If you're a mass shooter at a Kansas City Chiefs parade, the media protects your identity because you're "under 18."
— Tim Young (@TimRunsHisMouth) February 20, 2024
If you're a fan in face paint at a Kansas City Chiefs game, the media tries to ruin your life, calling you a racist at 9 years old. pic.twitter.com/zk7r0GDgsi
Kansas City, Kansas City. The only difference was the narrative that they wanted out there. Ironically, it turned out that the white male child they were lynching turned out to be a Native American, but, hey, he LOOKED white and hence not off limits.
The controversy over a child wearing face paint went on for days, even weeks. I went to Google and looked up the Kansas City shooting and there are no national stories on the shooting in the past few days. Even the TMZ video didn't get play in the MSM.
You can bet if they were white supremacists, the story would be different, right?
The Covington Catholic kids were all juveniles, but the media was thrilled to drag their names through the mud in order to push a false narrative about MAGA males harassing a Native American "elder," whatever that is. Liberals went INSANE over that story, and it was entirely concocted.
These are all examples of Coulter's Law and its corollaries. Race determines how the media covers stories.
More generally, race, gender, sexuality, and ideology are the story if it can be spun in a way to make straight white males look bad, and the farther up the intersectional ladder you go, the less likely the media is to report the story.
CBS in SF: "BART Withholding Surveillance Videos of Crime to Avoid 'Stereotypes'"

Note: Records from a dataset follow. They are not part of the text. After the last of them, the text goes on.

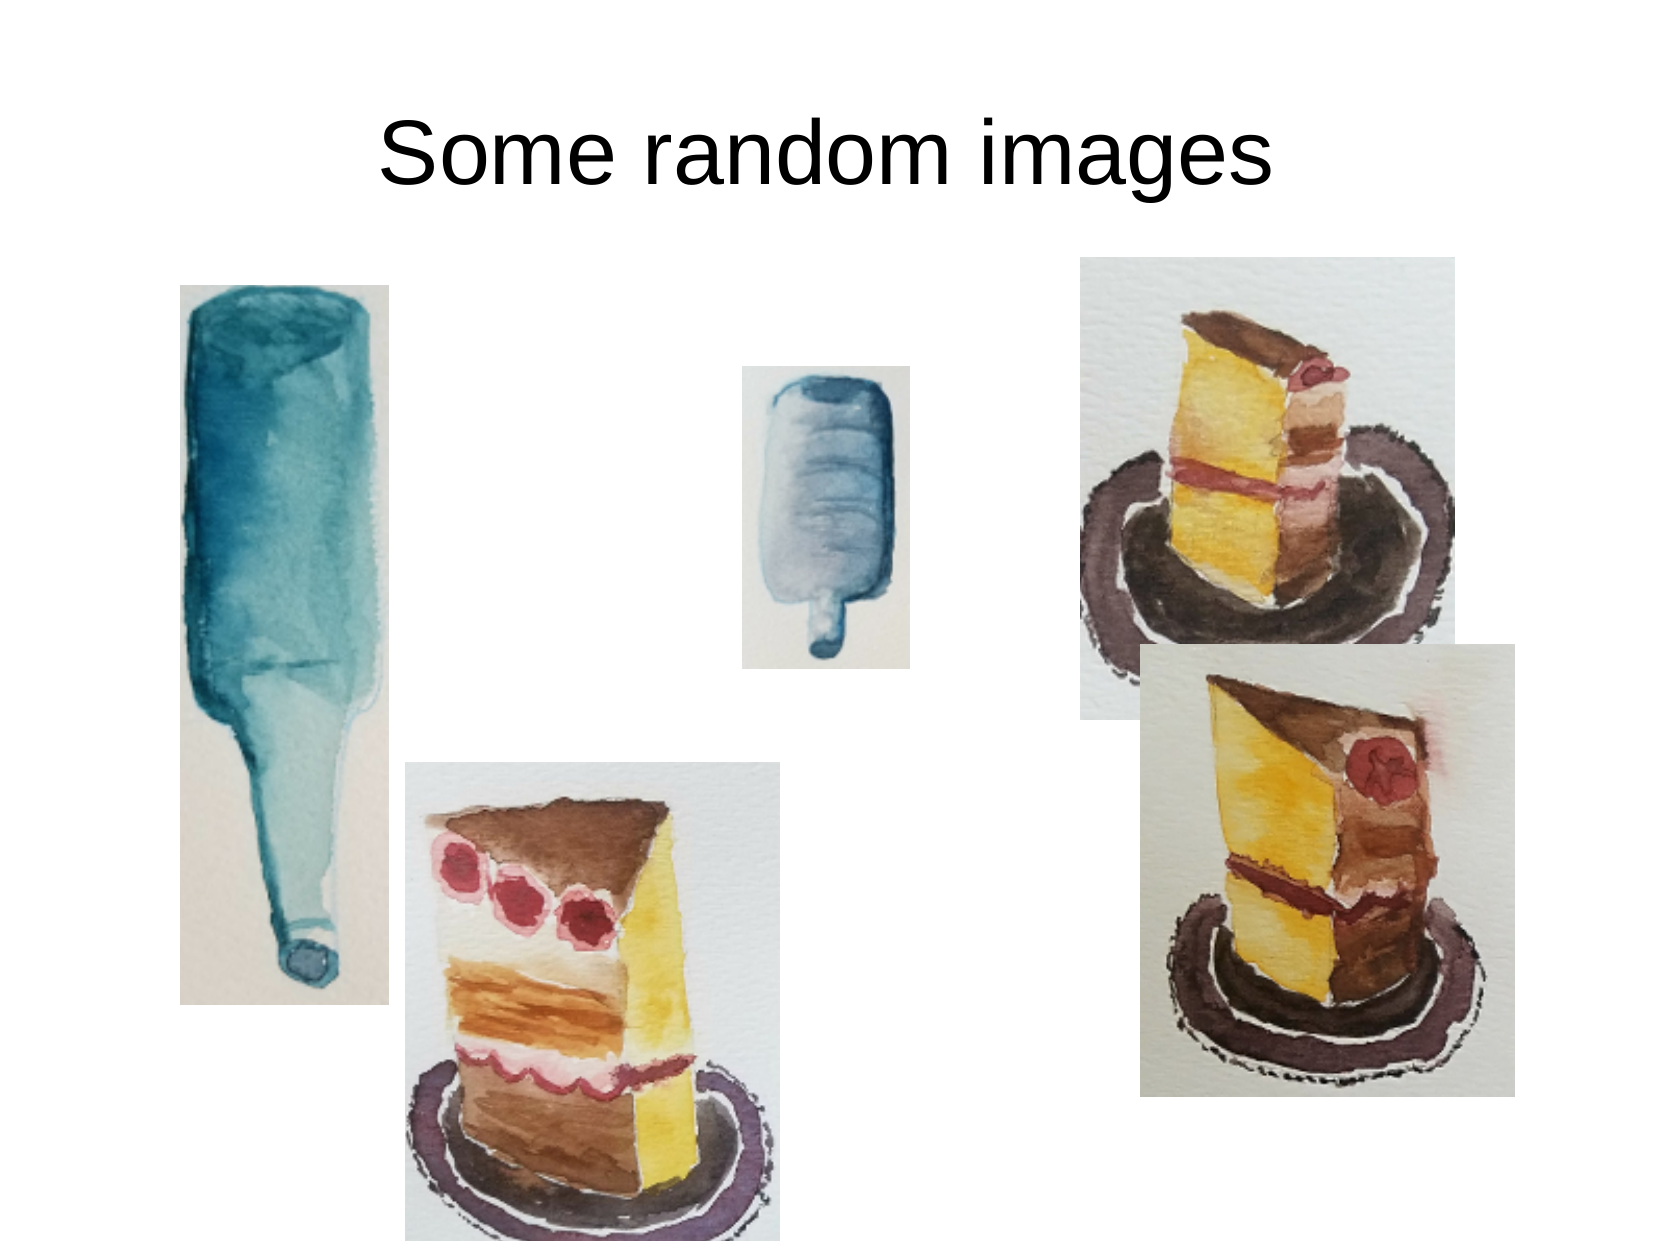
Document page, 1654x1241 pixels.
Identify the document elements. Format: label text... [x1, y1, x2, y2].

picture [742, 366, 910, 669]
picture [405, 762, 780, 1241]
picture [1080, 257, 1515, 1097]
picture [180, 285, 389, 1006]
title Some random images [82, 49, 1571, 257]
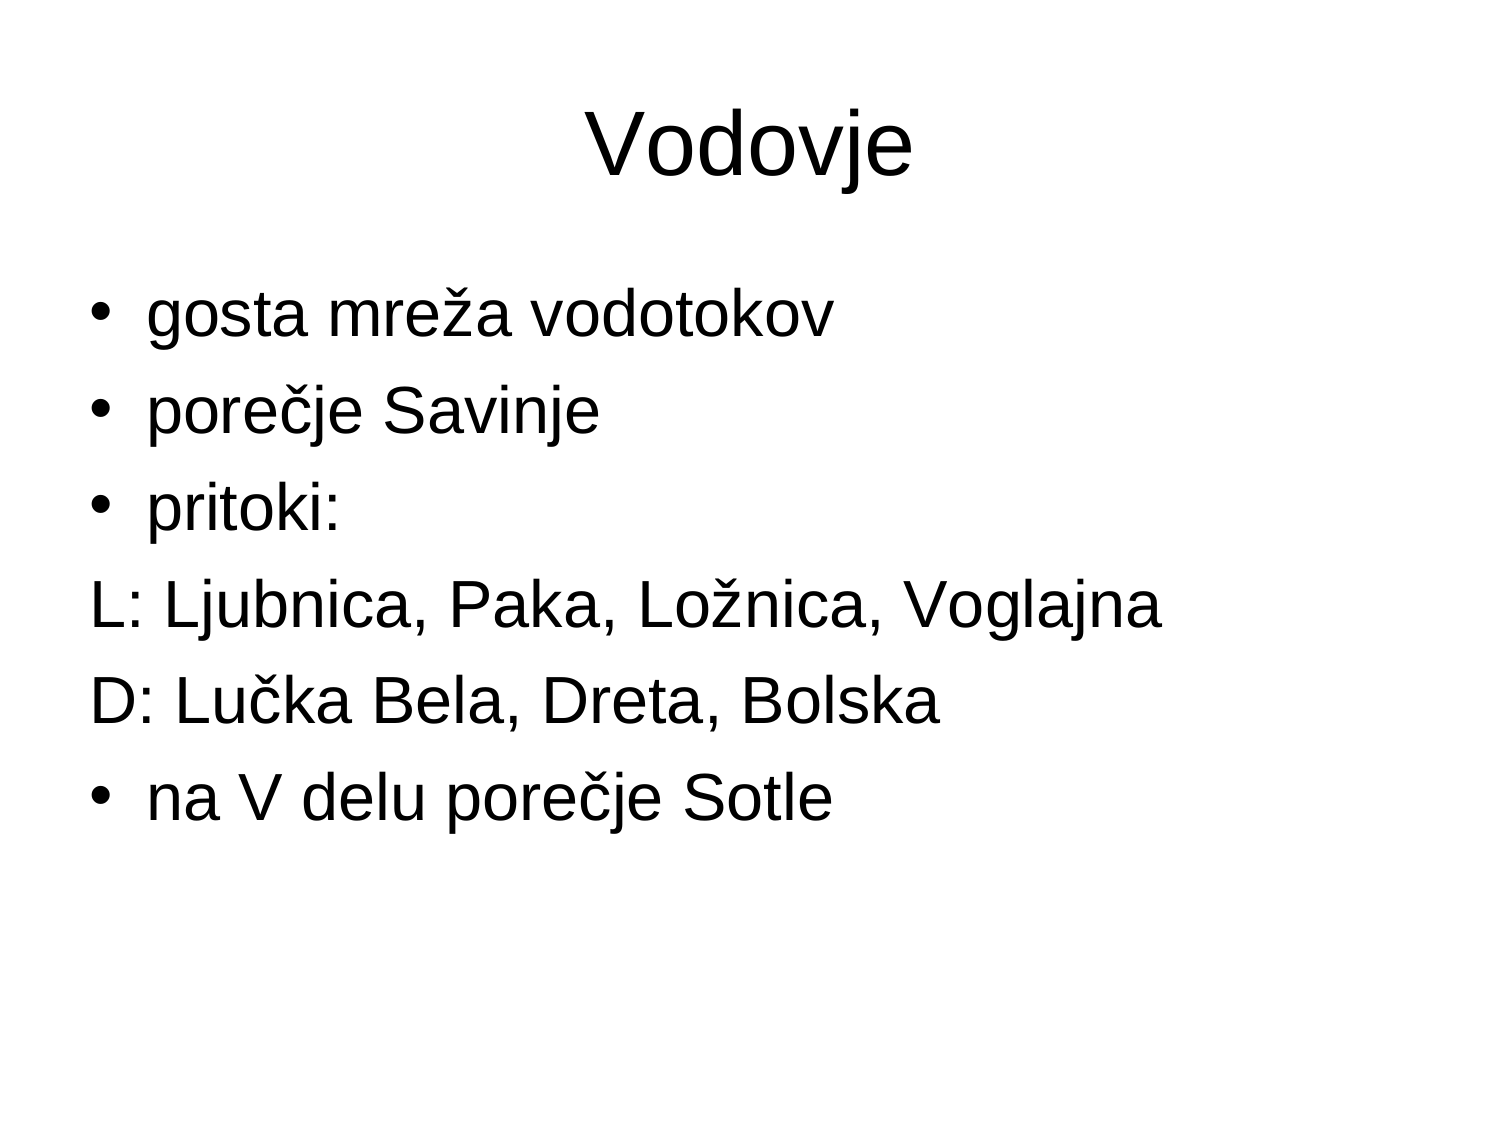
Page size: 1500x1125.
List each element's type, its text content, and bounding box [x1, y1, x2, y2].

list gosta mreža vodotokov porečje Savinje pritoki: L: Ljubnica, Paka, Ložnica, Voglajna D: Lučka Bela, Dreta, Bolska na V delu porečje Sotle [75, 262, 1426, 1006]
title Vodovje [75, 45, 1426, 233]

— Steve Sailer (@Steve_Sailer) July 11, 2017
Common, but seldom so explicit.https://t.co/5LvVXJetK0 pic.twitter.com/9SzaQcYbEA
You can almost predict a story's life cycle depending on who does the crime. In Chicago, mass shootings aren't uncommon at all, but barely get a bit of notice because both the perpetrators and the victims are Black.
The irony is that this differential reporting has become so obvious that it fuels racism instead of tamping it down. It's not like people don't notice, and refusing to acknowledge the obvious creates a "Streisand Effect," drawing attention to something by denying information about it.
Or perhaps there is no irony here. It could very well be that increasing racial tension is the point.